The Historic Moment
Why are income distributions getting worse everywhere — regardless of the nature of the economy or of ideology? Why are there worsening “us versus them” politics spreading across the world? And why do so many people feel pushed to the margins?
We are living in a truly historical turning point as a world that has largely been defined by repetition is replaced by one defined by its opposite, change. The rate of change and the extent of interconnection, each multiplying the other, in the world have been accelerating exponentially for at least 300 years. Globalization and technological innovation connect us in unprecedented ways, lowering barriers and allowing everyone to participate.
At the same time, the demand for repetition work has been falling exponentially since 1700. In the past, value came from efficiency in repetition (think assembly lines and law firms). People learned a skill (e.g., banker or baker) and repeated it for life in a workplace with many walls. All this is dying. These are facts.
Now, value comes from contributing to and adapting to change. In an everything-changing (and thereby causing all around to change) world, one must be a changemaker to play.
However, being a changemaker requires sophisticated skills that are almost the opposite of those required in the disappearing world of repetition. And an everything changing and therefore an “everyone a changemaker” world must everywhere be organized in fluid, open teams of teams.
The New Inequality
Much of the world’s population has learned how to contribute to and adapt to change and how to be effective members of the ever-changing, open teams of teams that are how this new reality is organized. Moreover, they help one another become better changemaking players as the game accelerates — because that is critical both for team success and personal happiness. This portion of humanity is doing very well.
However, the very large other part of society does not have the changemaking skills needed to play in today’s new reality where everything is changing ever faster.
The result: The world is sharply and increasingly divided by a new inequality.
And, unlike other inequalities, this one gets worse every year as change accelerates and those in the game help one another become ever more skilled and confident — while those on the losing side fall further behind faster and faster.
Why are income distributions getting worse everywhere? Because there is a bidding war for those with changemaking skills and disappearing demand for those without. (Anyone who has not mastered changemaking’s complex skills will hurt others and will disrupt teams.)
And that’s why “us versus them” politics is fast spreading across the world. When society tells so many people: “Go away; we don’t need you; it’s your fault; and, by the way, your kids don’t have a future,” we are hurting them in the deepest way possible. And they respond with lasting fury.
A world so divided, a world so profoundly hurtful to so many, is deeply dysfunctional and, worse, unethical.
The New Framework
What are changemaking’s critical skills?

## Material supplied
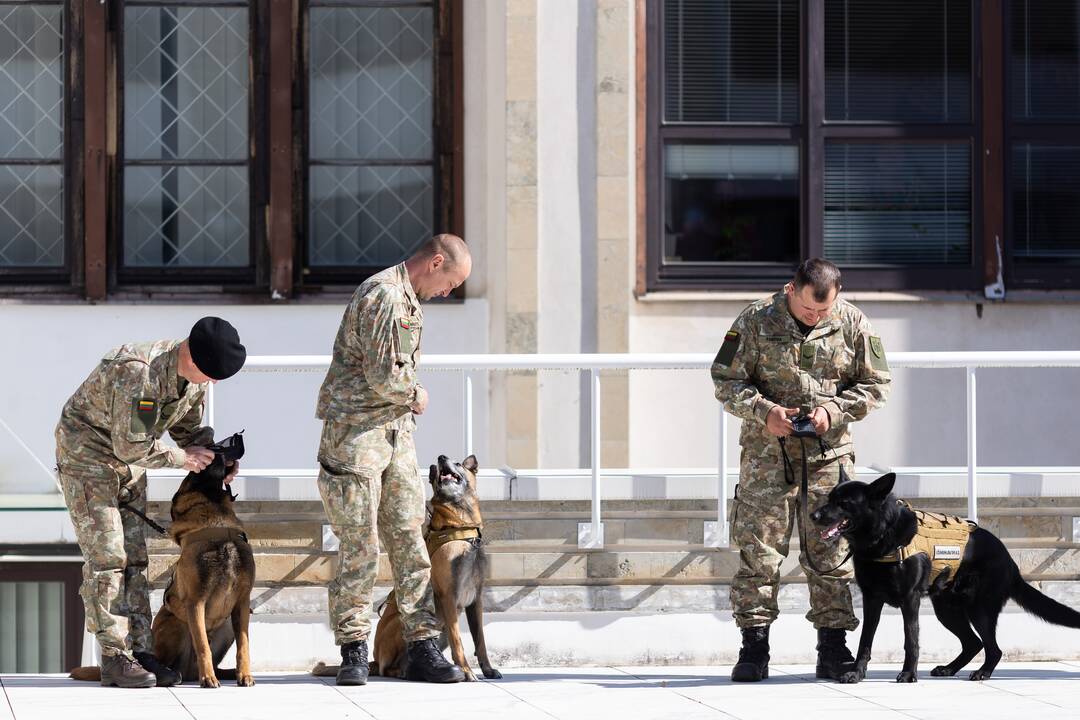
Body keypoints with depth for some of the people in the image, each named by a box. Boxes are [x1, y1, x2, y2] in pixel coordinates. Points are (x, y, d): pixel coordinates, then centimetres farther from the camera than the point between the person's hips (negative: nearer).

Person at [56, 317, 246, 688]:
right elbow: (129, 446, -30)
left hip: (128, 463, 8)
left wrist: (216, 456, -8)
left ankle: (139, 650, 4)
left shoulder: (194, 379, -7)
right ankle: (114, 657, -10)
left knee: (133, 557, 4)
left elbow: (187, 426, 11)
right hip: (87, 457, -8)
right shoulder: (138, 372, -34)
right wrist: (181, 458, -19)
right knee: (106, 556, -11)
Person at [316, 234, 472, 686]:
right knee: (358, 547, -4)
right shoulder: (383, 296, -16)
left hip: (396, 432, 9)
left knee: (409, 540, 5)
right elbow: (383, 377, -21)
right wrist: (415, 396, -4)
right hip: (356, 432, -9)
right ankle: (354, 652, 2)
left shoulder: (407, 300, 16)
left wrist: (409, 396, 8)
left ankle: (423, 649, 6)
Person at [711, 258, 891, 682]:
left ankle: (832, 648, 9)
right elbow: (726, 380, 0)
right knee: (757, 551, -3)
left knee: (829, 552, 2)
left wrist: (833, 410, -10)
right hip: (767, 454, -1)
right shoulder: (756, 322, -4)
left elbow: (875, 384, 6)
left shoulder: (852, 324, 1)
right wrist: (763, 412, -17)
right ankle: (754, 649, 3)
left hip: (828, 456, 1)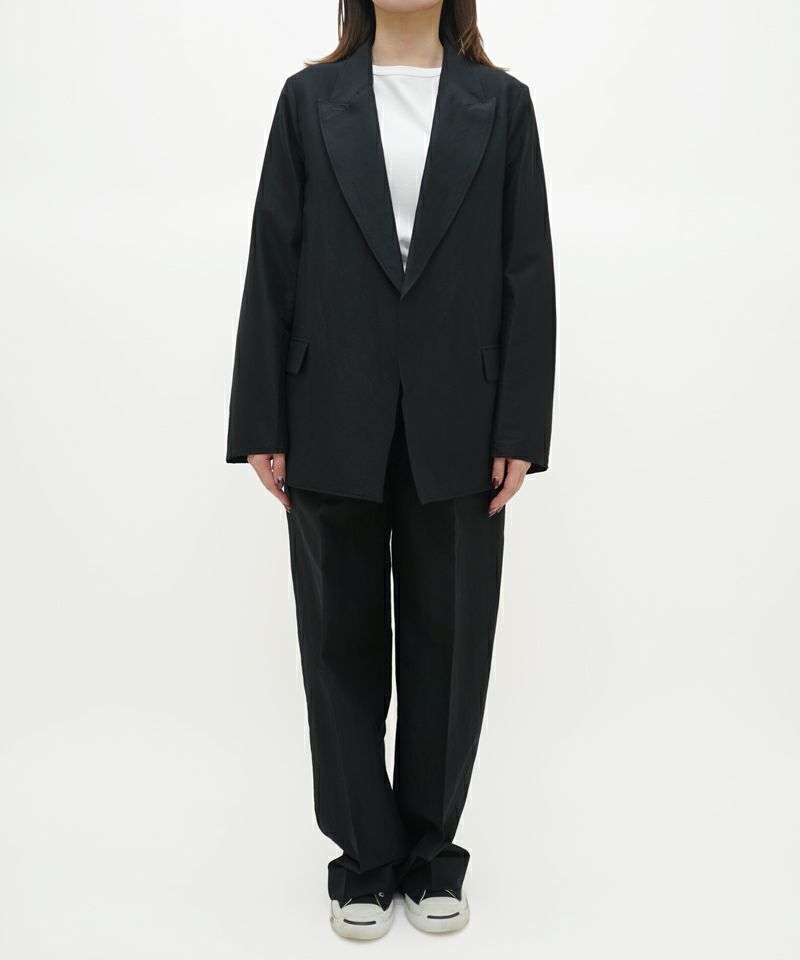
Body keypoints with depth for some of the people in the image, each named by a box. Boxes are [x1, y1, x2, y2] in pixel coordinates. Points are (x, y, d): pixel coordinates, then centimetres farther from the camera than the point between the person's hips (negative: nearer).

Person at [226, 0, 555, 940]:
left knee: (448, 644, 9)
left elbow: (527, 273, 2)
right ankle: (366, 858, 26)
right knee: (343, 642, 8)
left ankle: (431, 855, 29)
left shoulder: (501, 103, 8)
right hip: (334, 422, 0)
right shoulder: (310, 98, 8)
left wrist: (520, 430, -5)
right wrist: (263, 427, -2)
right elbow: (273, 265, 3)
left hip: (455, 426, 0)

## Aim of the task
Answer these questions about the text on changemaking above:
1. Since what year has demand for repetition work been falling?
2. What two examples of a skill that people learned and repeated for life does the text give?
3. Under "The New Inequality," what reason does the text give for income distributions getting worse everywhere?

## Exercise solution
1. Since 1700.
2. Banker and baker.
3. There is a bidding war for those with changemaking skills and disappearing demand for those without.